In a world that is constantly evolving in every regard, it is no surprise that the methods brands use to grow their presence change over time. In the past, brands predominantly relied on traditional PR to establish a strong foundation for business.

Then, with digital marketing, this reliance shifted more towards digital PR, where online sources were utilized to boost brand awareness and present a business to the world at large. Since this kind of PR proved to be way more effective than the traditional forms, it stuck around.

Today, digital PR is still one of the most potent ways for brands to shed light on who they are as a brand. However, it has one powerful competitor that brings the same (if not better) advantages to the table. It is none other than content marketing.

The battle of content marketing and public relations is a close one and deciding what does your business need may not be as easy as it seems.

So, if you’re truly curious to find out which one is the right fit for you between content marketing and public relations, keep reading!

Defining Content Marketing

Content marketing is possibly the latest, most modern form of marketing. It stems from the growing importance attached to great content and is, therefore, more or less the need of the time. Content is one of the most effective ways to promote a business (source).

The main idea behind content marketing is to use different pieces of content to reach out to your target audience and engage them with your brand. The various forms include blog posts, eBooks, influencers, videos, checklists, testimonials, infographics, case studies, customer reviews, trending visuals, memes, whitepapers, and user-generated content. A business can use all these forms or limit itself to two or three. Either way, these vehicles are fool-proof methods of engaging an audience.

Content marketing is essential for a brand because it can help you build connections with your audience, boost conversion, improve your SEO strategy, and generate some precious leads. A. good content marketing strategy does all of this very subtly. This means it does not force people into taking action and hence is perceived as a genuine marketing effort by the general public.

Defining Public Relations

Technically, Public Relations or PR is the communication process between your brand and the audience. PR professionals ensure that the public maintains a favorable opinion of the organization. PR agencies help in upkeeping the reputation of the brand.

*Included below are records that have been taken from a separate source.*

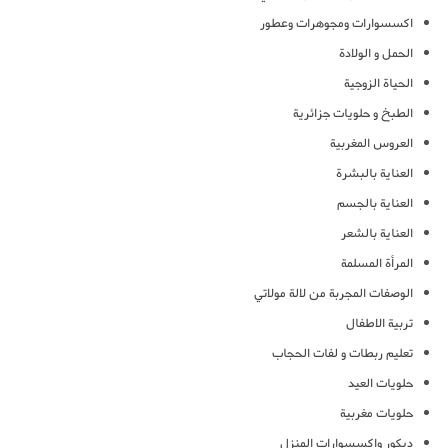
اكسسوارات ومجوهرات وعطور
الحمل و الولادة
الحياة الزوجية
الطبخ و حلويات جزائرية
العروس المغربية
العناية بالبشرة
العناية بالجسم
العناية بالشعر
المرأة المسلمة
الوصفات المجربة من لالة مولاتي
تربية الاطفال
تعليم ربطات و لفات الحجاب
حلويات العيد
حلويات مغربية
ديكور واكسسوارات المنزل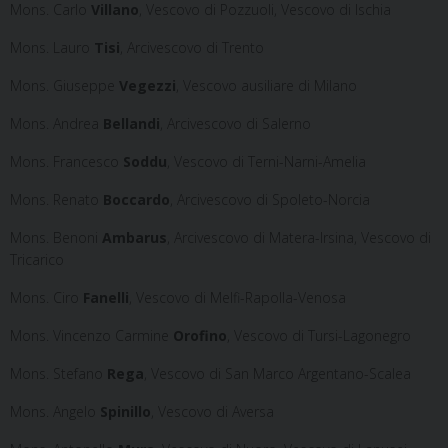
Mons. Carlo
Villano
, Vescovo di Pozzuoli, Vescovo di Ischia
Mons. Lauro
Tisi
, Arcivescovo di Trento
Mons. Giuseppe
Vegezzi
, Vescovo ausiliare di Milano
Mons. Andrea
Bellandi
, Arcivescovo di Salerno
Mons. Francesco
Soddu
, Vescovo di Terni-Narni-Amelia
Mons. Renato
Boccardo
, Arcivescovo di Spoleto-Norcia
Mons. Benoni
Ambarus
, Arcivescovo di Matera-Irsina, Vescovo di
Tricarico
Mons. Ciro
Fanelli
, Vescovo di Melfi-Rapolla-Venosa
Mons. Vincenzo Carmine
Orofino
, Vescovo di Tursi-Lagonegro
Mons. Stefano
Rega
, Vescovo di San Marco Argentano-Scalea
Mons. Angelo
Spinillo
, Vescovo di Aversa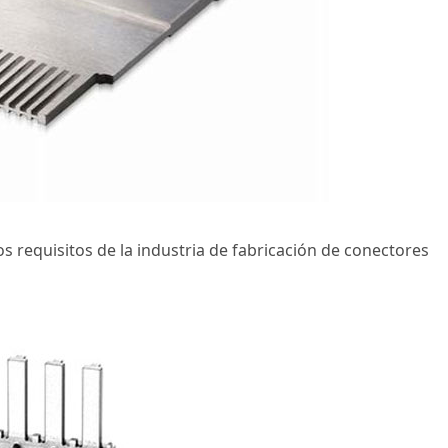
s requisitos de la industria de fabricación de conectores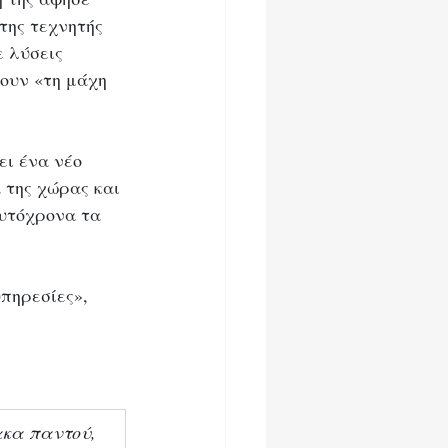
της τεχνητής 
 λύσεις 
ουν «τη μάχη 
ι ένα νέο 
 της χώρας και 
υτόχρονα τα 
πηρεσίες», 
ακα παντού, 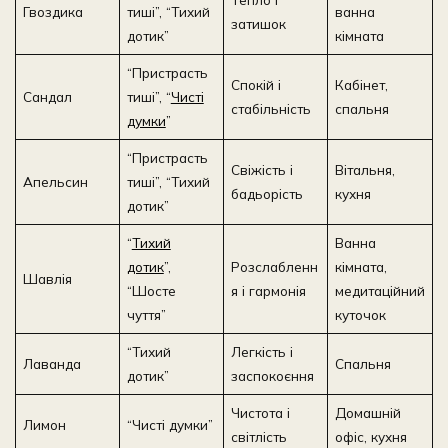
Гвоздика
тиші”, “Тихий
ванна
затишок
дотик”
кімната
“Пристрасть
Спокій і
Кабінет,
Сандал
тиші”, “
Чисті
стабільність
спальня
думки
”
“Пристрасть
Свіжість і
Вітальня,
Апельсин
тиші”, “Тихий
бадьорість
кухня
дотик”
“
Тихий
Ванна
дотик
”,
Розслабленн
кімната,
Шавлія
“Шосте
я і гармонія
медитаційний
чуття”
куточок
“Тихий
Легкість і
Лаванда
Спальня
дотик”
заспокоєння
Чистота і
Домашній
Лимон
“Чисті думки”
світлість
офіс, кухня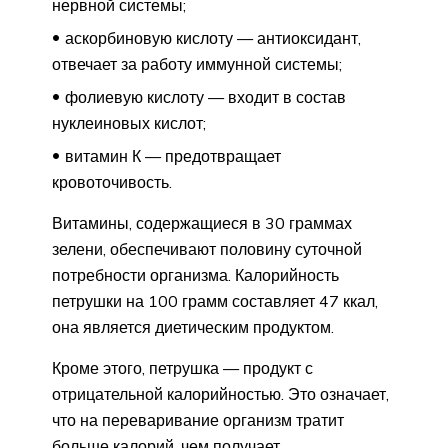
нервной системы;
аскорбиновую кислоту — антиоксидант,
отвечает за работу иммунной системы;
фолиевую кислоту — входит в состав
нуклеиновых кислот;
витамин К — предотвращает
кровоточивость.
Витамины, содержащиеся в 30 граммах
зелени, обеспечивают половину суточной
потребности организма. Калорийность
петрушки на 100 грамм составляет 47 ккал,
она является диетическим продуктом.
Кроме этого, петрушка — продукт с
отрицательной калорийностью. Это означает,
что на переваривание организм тратит
больше калорий, чем получает.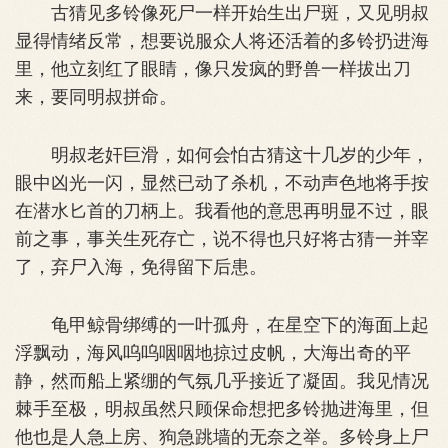
古猜见多铃像死尸一样开始生出尸斑，又见明叔
显得情绪反常，想要说服众人将还活着的多铃扔进海
里，他立刻红了眼睛，像只发疯的野兽一样拔出刀
来，要同明叔拼命。
明叔老奸巨滑，如何会怕古猜这十几岁的少年，
眼中凶光一闪，显然已动了杀机，不动声色地将手按
在潜水匕首的刀柄上。我看他的意思再明显不过，眼
前之事，事关生死存亡，说不得也只好将古猜一并宰
了，弃尸入海，免得留下后患。
龟甲鲸骨绑缚的一叶孤舟，在星空下的海面上起
浮飘动，海风呜呜咽咽地掠过皮帆，大海出奇的平
静，然而船上紧绷的气氛几乎接近了凝固。我见情况
棘手至极，明叔虽然只顾保命想把多铃抛进海里，但
他也是人急上房、狗急跳墙的无奈之举。多铃身上尸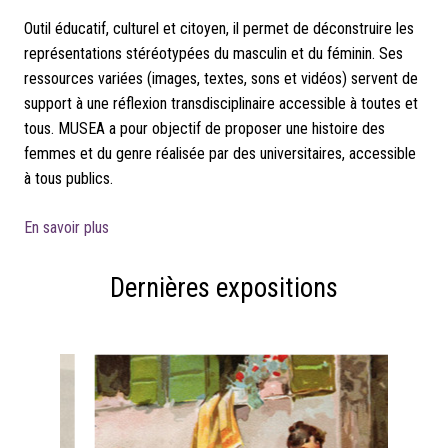
Outil éducatif, culturel et citoyen, il permet de déconstruire les
représentations stéréotypées du masculin et du féminin. Ses
ressources variées (images, textes, sons et vidéos) servent de
support à une réflexion transdisciplinaire accessible à toutes et
tous. MUSEA a pour objectif de proposer une histoire des
femmes et du genre réalisée par des universitaires, accessible
à tous publics.
En savoir plus
Dernières expositions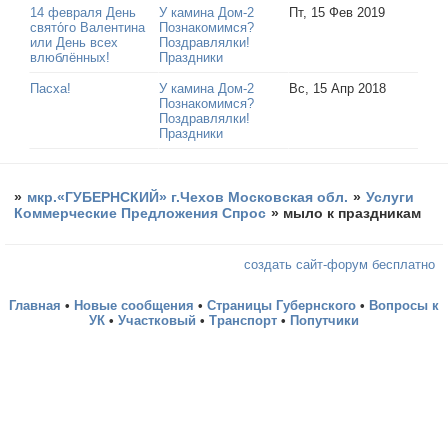
14 февраля День
У камина Дом-2
Пт, 15 Фев 2019
свято́го Валентина
Познакомимся?
или День всех
Поздравлялки!
влюблённых!
Праздники
Пасха!
У камина Дом-2
Вс, 15 Апр 2018
Познакомимся?
Поздравлялки!
Праздники
»
мкр.«ГУБЕРНСКИЙ» г.Чехов Московская обл.
»
Услуги
Коммерческие Предложения Спрос
»
мыло к праздникам
создать сайт-форум бесплатно
Главная
•
Новые сообщения
•
Страницы Губернского
•
Вопросы к
УК
•
Участковый
•
Транспорт
•
Попутчики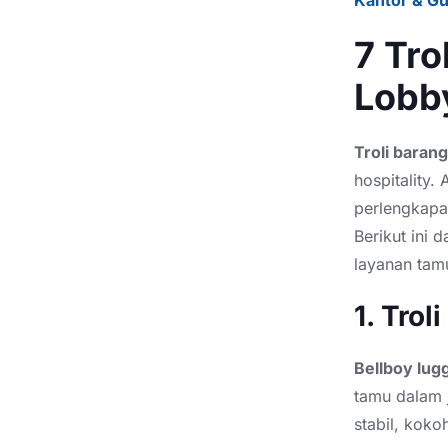
7 Tro
Lobb
Troli barang
hospitality.
A
perlengkapan
Berikut ini d
layanan tam
1. Tro
Bellboy lug
tamu dalam 
stabil, koko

Traditional PR, which is somewhat outdated in a digital corporate atmosphere, is related to television, radio, magazines, news sources, press releases etc. On the other hand, digital PR is associated with more “modern” sources such as social media, blogs, and websites. Email is another important form of digital PR – more than 293 billion emails are sent every day, which is expected to increase to more than 333 billion by 2022 (Source)!

In actuality, digital PR also retains some of the elements found in traditional PR and can be seen as somewhat of an amalgamation between the two.

PR teams are essential for a brand because it ensures that your clients and prospective clients maintain the desired perception. Through effective PR, you get to build the required trust and credibility you need for the success of your brand.

Choosing Between PR and Content Marketing

The best thing you can do for your business is to implement a strategy that upholds content marketing and public relations. A marketing approach that combines PR and Content can boost your brand presence, as you will essentially be getting a best-of-both-worlds situation!

However, what should be focusing on between content marketing and public relations is a choice depending on what you ultimately want to achieve. If you think the best thing for your business to establish interest in your brand and generate engagement, content marketing is the right option. If you want to define the public’s perception of your business actively, then you must focus on PR. A marketing campaign that uses both is like building mutually beneficial relationships.

Both content marketing and public relations are critical, so regardless of what you choose to concentrate on, make sure you’re not neglecting others.